Порфирий взял из пачки сигарету, неловко ухмыляясь. Яков Маркович задохся от дыма и стал разгонять его рукой, повторяя: "Фу! Гадость!"
- Послушай! Может, и ты с нами, братец Кролик? - спросил Иван. - А? На троих. Подыщем тебе симпатичную старушенцию и вперёд. Скажи честно, ты хоть раз своей карольчихе изменял? Если нет - я тебя живо научу.
- Знаешь что, Ваня! - зашёлся от возмущения Яков Маркович. - Я хочу сказать тебе только одно: во-первых... раз! - Здесь голос его сорвался, и вышло очень смешно. - Ты невоспитанный и грубый человек - это раз.
- Два, три, четыре, пять, - подхватил Иван, - вышел Кролик погулять. Вдруг охотник выбегает, прямо в Кролика стреляет. Пиф-паф, ой-ёй-ёй, помирает Кролик мой. Привезли его в больницу, оказался он - живой. Ну, будет, будет тебе, старик. Уж и обиделся. Ажник губы дрожат. Чего ты такой обидчивый? Ну, что я такого сказал? Ведь я шуткую, потому что я тебя - люблю. Честное слово. Совсем ты шуток не понимаешь, братец Кролик. Скажи-ка, дядя, только быстро: "вдох-выход-вход-выдох". Не спотыкнёшься, я тебя поцелую. В плешку лысины.

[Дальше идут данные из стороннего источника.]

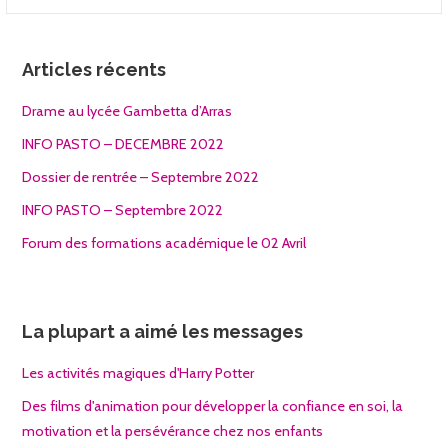
Articles récents
Drame au lycée Gambetta d’Arras
INFO PASTO – DECEMBRE 2022
Dossier de rentrée – Septembre 2022
INFO PASTO – Septembre 2022
Forum des formations académique le 02 Avril
La plupart a aimé les messages
Les activités magiques d'Harry Potter
Des films d'animation pour développer la confiance en soi, la
motivation et la persévérance chez nos enfants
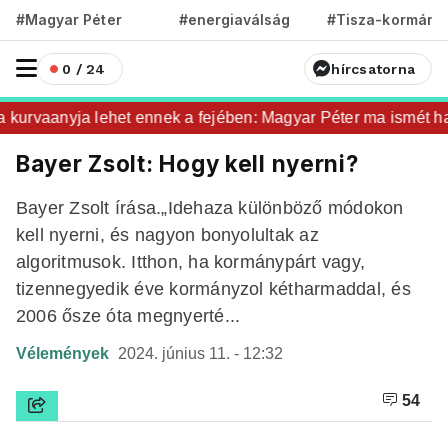
#Magyar Péter
#energiaválság
#Tisza-kormány
0 / 24
hírcsatorna
urvaanyja lehet ennek a fejében: Magyar Péter ma ismét hazah
Bayer Zsolt: Hogy kell nyerni?
Bayer Zsolt írása.„Idehaza különböző módokon
kell nyerni, és nagyon bonyolultak az
algoritmusok. Itthon, ha kormánypárt vagy,
tizennegyedik éve kormányzol kétharmaddal, és
2006 ősze óta megnyerté...
Vélemények
2024. június 11. - 12:32
54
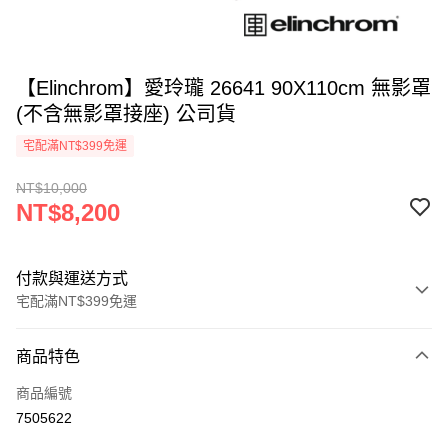
【Elinchrom】愛玲瓏 26641 90X110cm 無影罩
(不含無影罩接座) 公司貨
宅配滿NT$399免運
NT$10,000
NT$8,200
付款與運送方式
宅配滿NT$399免運
付款方式
商品特色
信用卡一次付款
商品編號
信用卡分期付款
7505622
3 期 0 利率 每期
NT$2,733
21家銀行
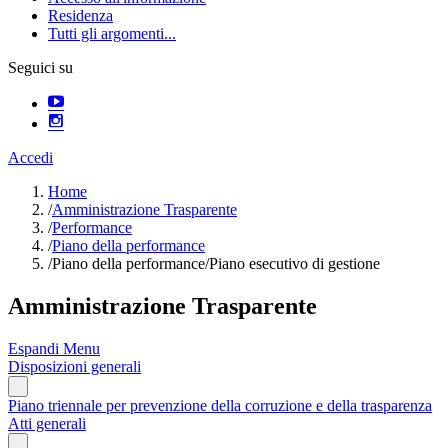
Residenza
Tutti gli argomenti...
Seguici su
Accedi
Home
/
Amministrazione Trasparente
/
Performance
/
Piano della performance
/
Piano della performance/Piano esecutivo di gestione
Amministrazione Trasparente
Espandi Menu
Disposizioni generali
Piano triennale per prevenzione della corruzione e della trasparenza
Atti generali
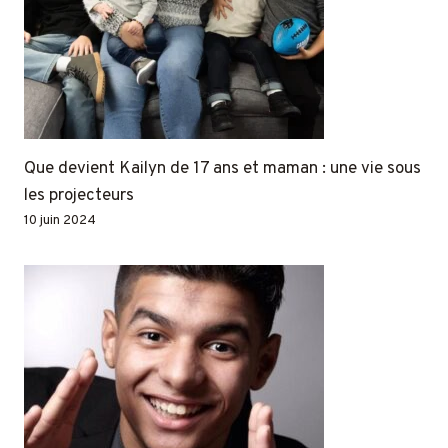
Que devient Kailyn de 17 ans et maman : une vie sous
les projecteurs
10 juin 2024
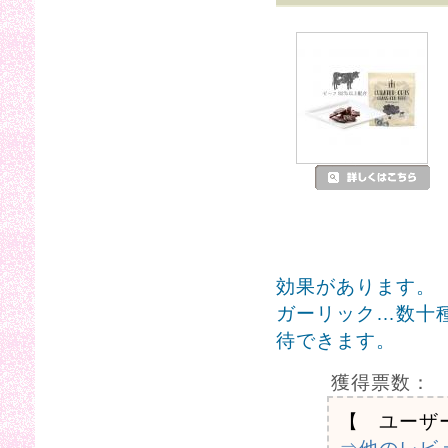
効果があります。
ガーリック…数十
待できます。
獲得票数：
【 ユーザ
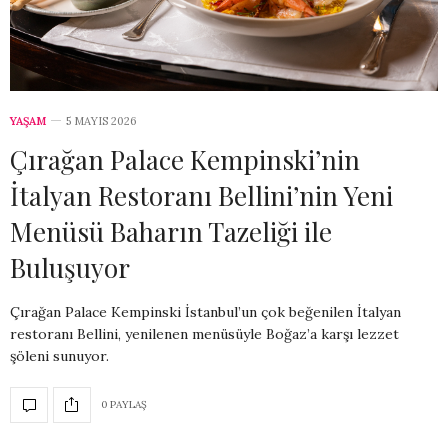
YAŞAM
5 MAYIS 2026
Çırağan Palace Kempinski’nin
İtalyan Restoranı Bellini’nin Yeni
Menüsü Baharın Tazeliği ile
Buluşuyor
Çırağan Palace Kempinski İstanbul’un çok beğenilen İtalyan
restoranı Bellini, yenilenen menüsüyle Boğaz’a karşı lezzet
şöleni sunuyor.
0 PAYLAŞ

- Отстань ты от меня, ради бога, Христом - богом тебя прошу! - взмолился Яков Маркович, чуть не плача.
Иван рывком поднялся с кровати, достал лежавшую на "стерванте" гитару, с большим голубым бантом на грифе, поставил одну ногу на стул, облокотился на колено и взял несколько оглушительных аккордов, перебирая своими толстыми, словно надутыми, пальцами струны. Потом запел приятным, глуховатым, хрипатым голосом, баритоном:
Передо мной Белалакая
Стоит в туманной вышине.
А струйки мутные так медленно стекают
За воротник - кап-кап - и по спине...
Он никогда не пел всю песню с начала и до конца. Пропоёт от силы один куплет и бросит. Говорил, что никак не может запомнить всех слов.
Порфирий засунул руки в светонепроницаемый мешок, будто в муфту, и сосредоточенно перематывал плёнку.
- Между прочим, - неожиданно заявил он, - из пихтовой смолы делают канадский бальзам.
- Это ты к чему?
- Не знаю, - признался Порфирий и покраснел.
- Ну, и фотография у тебя, Фирка, доложу я тебе! - сказал Иван, выражая сильное удивление. - Не лицо, а рожа. Как у Муссолини, когда его волокли вешать вниз головой.
- Я ему ещё дам! - буркнул Порфирий.
- Сам виноват. Запомни правило: где двое, там третий - лишний. Зачем ты полез снимать Ромео, когда он обжимал в углу свою Джульетту?